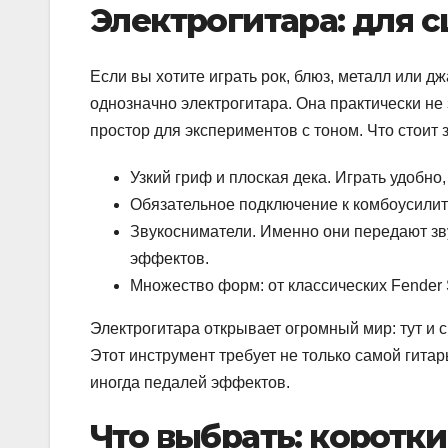
Электрогитара: для 
Если вы хотите играть рок, блюз, металл или
однозначно электрогитара. Она практически не 
простор для экспериментов с тоном. Что стоит з
Узкий гриф и плоская дека. Играть удобно
Обязательное подключение к комбоусилите
Звукосниматели. Именно они передают зв
эффектов.
Множество форм: от классических Fender S
Электрогитара открывает огромный мир: тут и
Этот инструмент требует не только самой гитар
иногда педалей эффектов.
Что выбрать: коротк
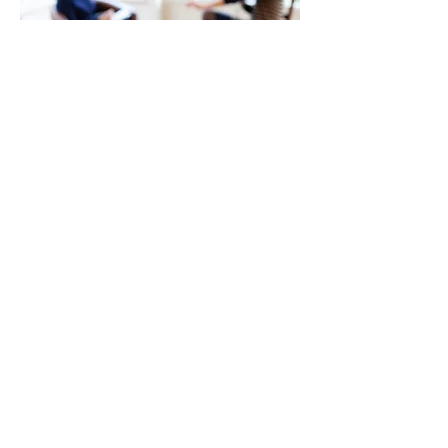
Pour un premier échange, contactez-moi
par e-mail ou par le formulaire de
contact.
raphaele.demontangon@theia-coaching.com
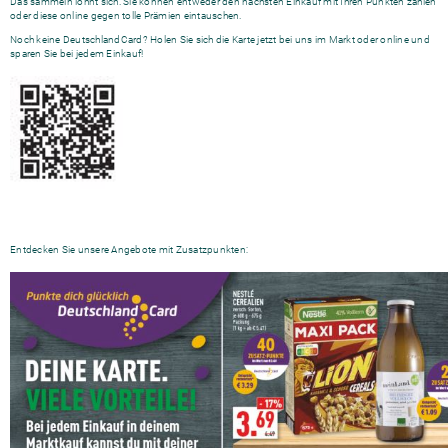
Das sammeln lohnt sich. Sie können entweder den nächsten Einkauf mit Ihren Punkten zahlen
oder diese online gegen tolle Prämien eintauschen.
Noch keine DeutschlandCard? Holen Sie sich die Karte jetzt bei uns im Markt oder online und
sparen Sie bei jedem Einkauf!
Entdecken Sie unsere Angebote mit Zusatzpunkten:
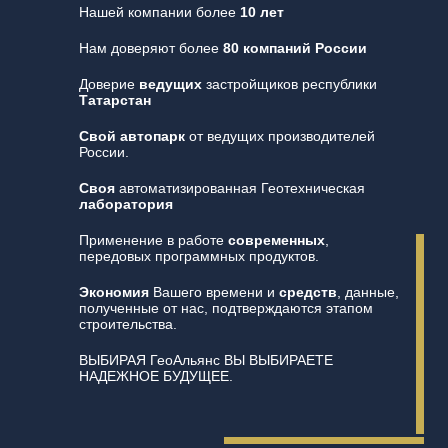
Нашей компании более
10 лет
Нам доверяют более
80 компаний России
Доверие
ведущих
застройщиков республики
Татарстан
Свой автопарк
от ведущих производителей
России.
Своя
автоматизированная Геотехническая
лаборатория
Применение в работе
современных
,
передовых программных продуктов.
Экономия
Вашего времени и
средств
, данные,
полученные от нас, подтверждаются этапом
строительства.
ВЫБИРАЯ ГеоАльянс ВЫ ВЫБИРАЕТЕ
НАДЕЖНОЕ БУДУЩЕЕ.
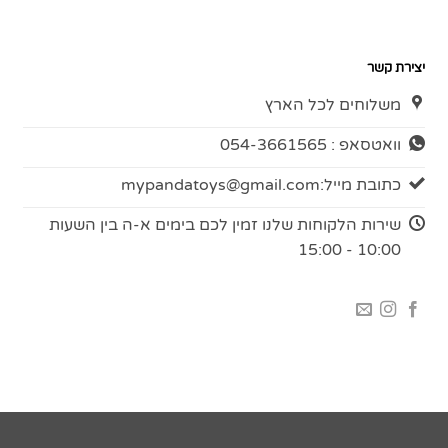
יצירת קשר
משלוחים לכל הארץ
וואטסאפ : 054-3661565
כתובת מייל:
mypandatoys@gmail.com
שירות הלקוחות שלנו זמין לכם בימים א-ה בין השעות
10:00 - 15:00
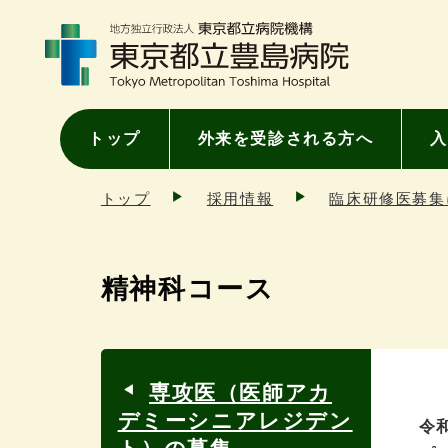
トップ
外来を受診される方へ
入
トップ
採用情報
臨床研修医募集
精神科コース
専攻医（医師アカ
デミーシニアレジデン
令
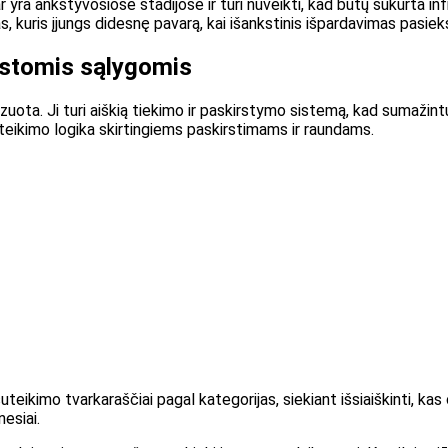
ar yra ankstyvosiose stadijose ir turi nuveikti, kad būtų sukurta inf
 kuris įjungs didesnę pavarą, kai išankstinis išpardavimas pasieks
astomis sąlygomis
zuota. Ji turi aiškią tiekimo ir paskirstymo sistemą, kad sumažin
uteikimo logika skirtingiems paskirstimams ir raundams.
teikimo tvarkaraščiai pagal kategorijas, siekiant išsiaiškinti, kas c
esiai.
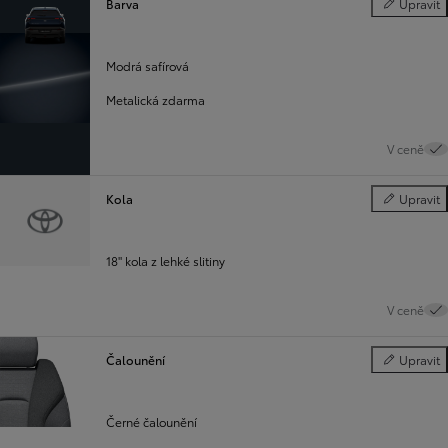
Barva
Upravit
Barva
Modrá safírová
Metalická zdarma
V ceně
Kola
Upravit
Kola
18" kola z lehké slitiny
V ceně
Čalounění
Upravit
Čalounění
Černé čalounění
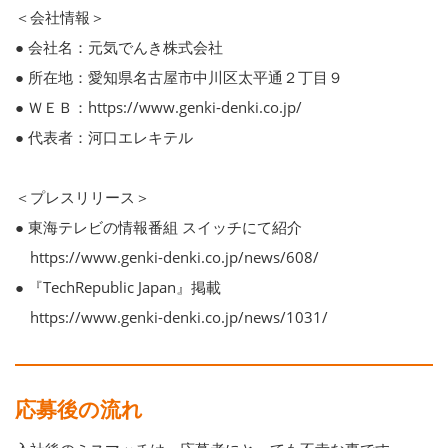
＜会社情報＞
● 会社名：元気でんき株式会社
● 所在地：愛知県名古屋市中川区太平通２丁目９
● ＷＥＢ：https://www.genki-denki.co.jp/
● 代表者：河口エレキテル
＜プレスリリース＞
● 東海テレビの情報番組 スイッチにて紹介
https://www.genki-denki.co.jp/news/608/
● 『TechRepublic Japan』掲載
https://www.genki-denki.co.jp/news/1031/
応募後の流れ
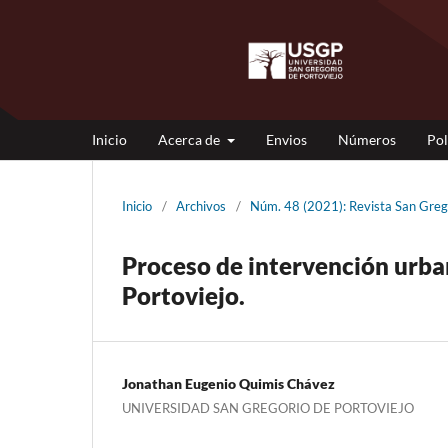
Inicio
Acerca de
Envios
Números
Pol
Inicio
/
Archivos
/
Núm. 48 (2021): Revista San Gre
Proceso de intervención urba
Portoviejo.
Jonathan Eugenio Quimis Chávez
UNIVERSIDAD SAN GREGORIO DE PORTOVIEJO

## PROBLEM TO WORK ON
Line by line, print the records above exactly, skipping each picture.

## ANSWER SPACE
Электрогитара: для 
Если вы хотите играть рок, блюз, металл или
однозначно электрогитара. Она практически не 
простор для экспериментов с тоном. Что стоит з
Узкий гриф и плоская дека. Играть удобно
Обязательное подключение к комбоусилите
Звукосниматели. Именно они передают зв
эффектов.
Множество форм: от классических Fender S
Электрогитара открывает огромный мир: тут и
Этот инструмент требует не только самой гитар
иногда педалей эффектов.
Что выбрать: коротк
Pour un premier échange, contactez-moi
par e-mail ou par le formulaire de
contact.
raphaele.demontangon@theia-coaching.com
Das sammeln lohnt sich. Sie können entweder den nächsten Einkauf mit Ihren Punkten zahlen
oder diese online gegen tolle Prämien eintauschen.
Noch keine DeutschlandCard? Holen Sie sich die Karte jetzt bei uns im Markt oder online und
sparen Sie bei jedem Einkauf!
Entdecken Sie unsere Angebote mit Zusatzpunkten:
Нашей компании более
10 лет
Нам доверяют более
80 компаний России
Доверие
ведущих
застройщиков республики
Татарстан
Свой автопарк
от ведущих производителей
России.
Своя
автоматизированная Геотехническая
лаборатория
Применение в работе
современных
,
передовых программных продуктов.
Экономия
Вашего времени и
средств
, данные,
полученные от нас, подтверждаются этапом
строительства.
ВЫБИРАЯ ГеоАльянс ВЫ ВЫБИРАЕТЕ
НАДЕЖНОЕ БУДУЩЕЕ.
יצירת קשר
משלוחים לכל הארץ
וואטסאפ : 054-3661565
כתובת מייל:
mypandatoys@gmail.com
שירות הלקוחות שלנו זמין לכם בימים א-ה בין השעות
10:00 - 15:00
トップ
外来を受診される方へ
入
トップ
採用情報
臨床研修医募集
精神科コース
専攻医（医師アカ
デミーシニアレジデン
令
ar yra ankstyvosiose stadijose ir turi nuveikti, kad būtų sukurta inf
 kuris įjungs didesnę pavarą, kai išankstinis išpardavimas pasieks
astomis sąlygomis
zuota. Ji turi aiškią tiekimo ir paskirstymo sistemą, kad sumažin
uteikimo logika skirtingiems paskirstimams ir raundams.
teikimo tvarkaraščiai pagal kategorijas, siekiant išsiaiškinti, kas c
esiai.
Barva
Upravit
Barva
Modrá safírová
Metalická zdarma
V ceně
Kola
Upravit
Kola
18" kola z lehké slitiny
V ceně
Čalounění
Upravit
Čalounění
Černé čalounění
＜会社情報＞
● 会社名：元気でんき株式会社
● 所在地：愛知県名古屋市中川区太平通２丁目９
● ＷＥＢ：https://www.genki-denki.co.jp/
● 代表者：河口エレキテル
＜プレスリリース＞
● 東海テレビの情報番組 スイッチにて紹介
https://www.genki-denki.co.jp/news/608/
● 『TechRepublic Japan』掲載
https://www.genki-denki.co.jp/news/1031/
応募後の流れ
Inicio
Acerca de
Envios
Números
Pol
Inicio
/
Archivos
/
Núm. 48 (2021): Revista San Gre
Proceso de intervención urba
Portoviejo.
Jonathan Eugenio Quimis Chávez
UNIVERSIDAD SAN GREGORIO DE PORTOVIEJO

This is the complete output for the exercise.